As many people may already be aware, correctly validating email addresses can be somewhat of a nightmare. You can search all day long for a C# regex that matches the current RFC standards, and you'll find different regex expressions that give different results.
If you look at http://en.wikipedia.org/wiki/Email_address#Local_part, you'll see that a period at the beginning or end of the local part is not allowed. Two consecutive periods are also not allowed.

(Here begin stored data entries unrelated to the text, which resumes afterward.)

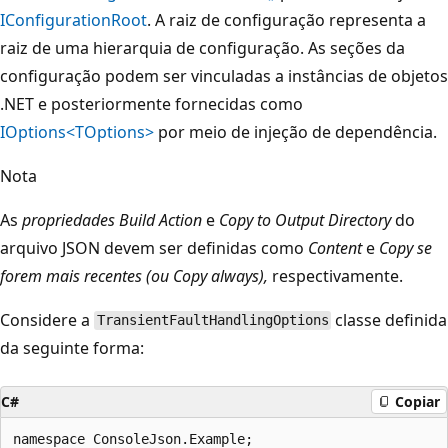
IConfigurationRoot
. A raiz de configuração representa a
raiz de uma hierarquia de configuração. As seções da
configuração podem ser vinculadas a instâncias de objetos
.NET e posteriormente fornecidas como
IOptions<TOptions>
por meio de injeção de dependência.
Nota
As
propriedades Build Action
e
Copy to Output Directory
do
arquivo JSON devem ser definidas como
Content
e
Copy se
forem mais recentes (ou Copy always),
respectivamente.
Considere a
classe definida
TransientFaultHandlingOptions
da seguinte forma:
C#
Copiar
namespace ConsoleJson.Example;
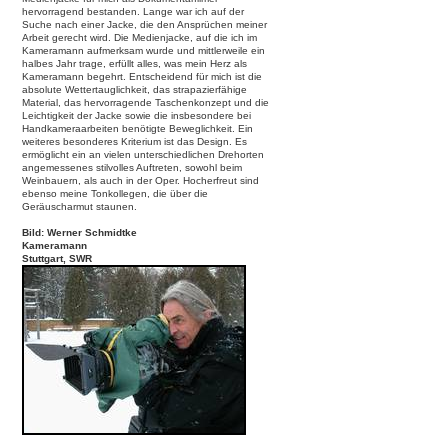
hervorragend bestanden. Lange war ich auf der
Suche nach einer Jacke, die den Ansprüchen meiner
Arbeit gerecht wird. Die Medienjacke, auf die ich im
Kameramann aufmerksam wurde und mittlerweile ein
halbes Jahr trage, erfüllt alles, was mein Herz als
Kameramann begehrt. Entscheidend für mich ist die
absolute Wettertauglichkeit, das strapazierfähige
Material, das hervorragende Taschenkonzept und die
Leichtigkeit der Jacke sowie die insbesondere bei
Handkameraarbeiten benötigte Beweglichkeit. Ein
weiteres besonderes Kriterium ist das Design. Es
ermöglicht ein an vielen unterschiedlichen Drehorten
angemessenes stilvolles Auftreten, sowohl beim
Weinbauern, als auch in der Oper. Hocherfreut sind
ebenso meine Tonkollegen, die über die
Geräuscharmut staunen.
Bild: Werner Schmidtke
Kameramann
Stuttgart, SWR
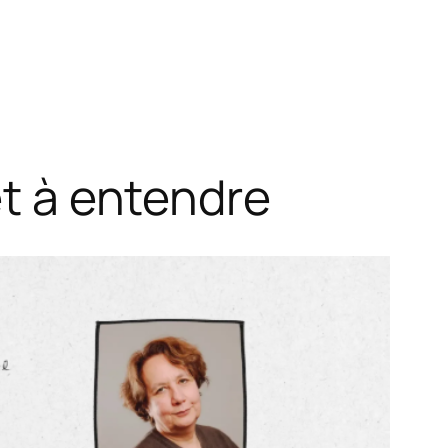
et à entendre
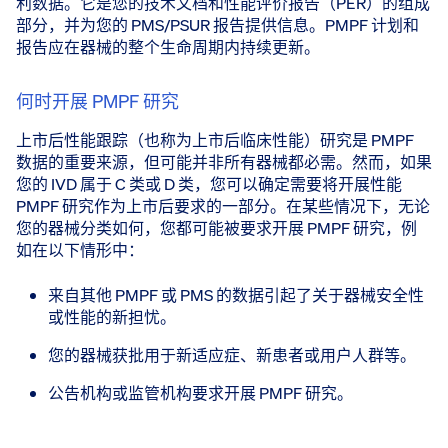
利数据。它是您的技术文档和性能评价报告（PER）的组成
部分，并为您的 PMS/PSUR 报告提供信息。PMPF 计划和
报告应在器械的整个生命周期内持续更新。
何时开展 PMPF 研究
上市后性能跟踪（也称为上市后临床性能）研究是 PMPF
数据的重要来源，但可能并非所有器械都必需。然而，如果
您的 IVD 属于 C 类或 D 类，您可以确定需要将开展性能
PMPF 研究作为上市后要求的一部分。在某些情况下，无论
您的器械分类如何，您都可能被要求开展 PMPF 研究，例
如在以下情形中：
来自其他 PMPF 或 PMS 的数据引起了关于器械安全性
或性能的新担忧。
您的器械获批用于新适应症、新患者或用户人群等。
公告机构或监管机构要求开展 PMPF 研究。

However, the following NUnit test proves that System.Net.MailMessage allows you to instantiate a MailMessage object for some invalid email address formats.
[Test]
[TestCase(@"foobar@exampleserver")] //technically valid from the wiki article
[TestCase(@"jsmith@[192.168.2.1]")] //technically valid from the wiki article
[TestCase(@"niceandsimple@example.com")] //vanilla email address
[TestCase(@"very.common@example.com")] //also standard
[TestCase(@"a.little.lengthy.but.fine@dept.example.com")] //long with lots of periods
[TestCase(@"disposable.style.email.with+symbol@example.com")] //disposable with the + symbol
[TestCase(@"other.email-with-dash@example.com")] //period and dash in local part
[TestCase(@"user-test-hyphens@example-domain.com")] //lots of hyphens
[TestCase(@"!#$%&'*+-/=?^_`{|}~@example-domain.com")] //all these symbols are allowed in local part
[TestCase(@"ër_%لdev@gكňil.com")] //characters outside the ascii range are permitted
[TestCase(@"""abcdefghixyz""@example.com")] //technically valid
//[TestCase(@"abc.""defghi"".xyz@example.com")] //technically valid, but .NET throws exception
public void CanCreateMailMessageObjectTest(string emailAddress)
{
var mailMessage = new System.Net.Mail.MailMessage("noreply@example.com", emailAddress);
}
All of the above test cases pass except the last one.
[Test]
[TestCase(@".test@example.com")] //leading period
[TestCase(@"test.@example.com")] //period at end of local part <---FAIL
[TestCase(@"test..example@example.com")] //double period in local part <---FAIL
[TestCase(@"foobar@example!#$%^&*()=server.com")] //special characters in domain part
[TestCase(@"Abc.example.com")] //No @ separating local and domain part
[TestCase(@"A@b@c@example.com")] //more than one @ symbol
[TestCase(@"just""not""right@example.com")] //quoted strings must be dot separated
[TestCase(@"a""b(c)d,e:f;g<h>i[j\k]l@example.com")] //special symbols "(),:;<>@[\] not inside quotes
[TestCase(@"[test@example.com")] //leading special symbol in local part
[TestCase(@"this is""not\allowed@example.com")] //spaces not in quotes
[TestCase(@"this\ still\""not\\allowed@example.com")] //backslashes not in quotes
[ExpectedException(typeof (System.FormatException))]
public void CannotCreateMailMessageObjectTest(string emailAddress)
{
var mailMessage = new System.Net.Mail.MailMessage("noreply@example.com", emailAddress);
}
Why on earth do test.@example.com
and test..example@example.com
fail to throw a System.FormatException? Who is wrong here, Microsoft or Wikipedia? Are there any email addresses that are grandfathered in to allow trailing period or double period? Should my validation allow them? I have the proper exception handling in place to allow my email delivery service to carry on about its day if an exception occurs, but I'd like to throw out email addresses that are either invalid or guaranteed to throw an exception.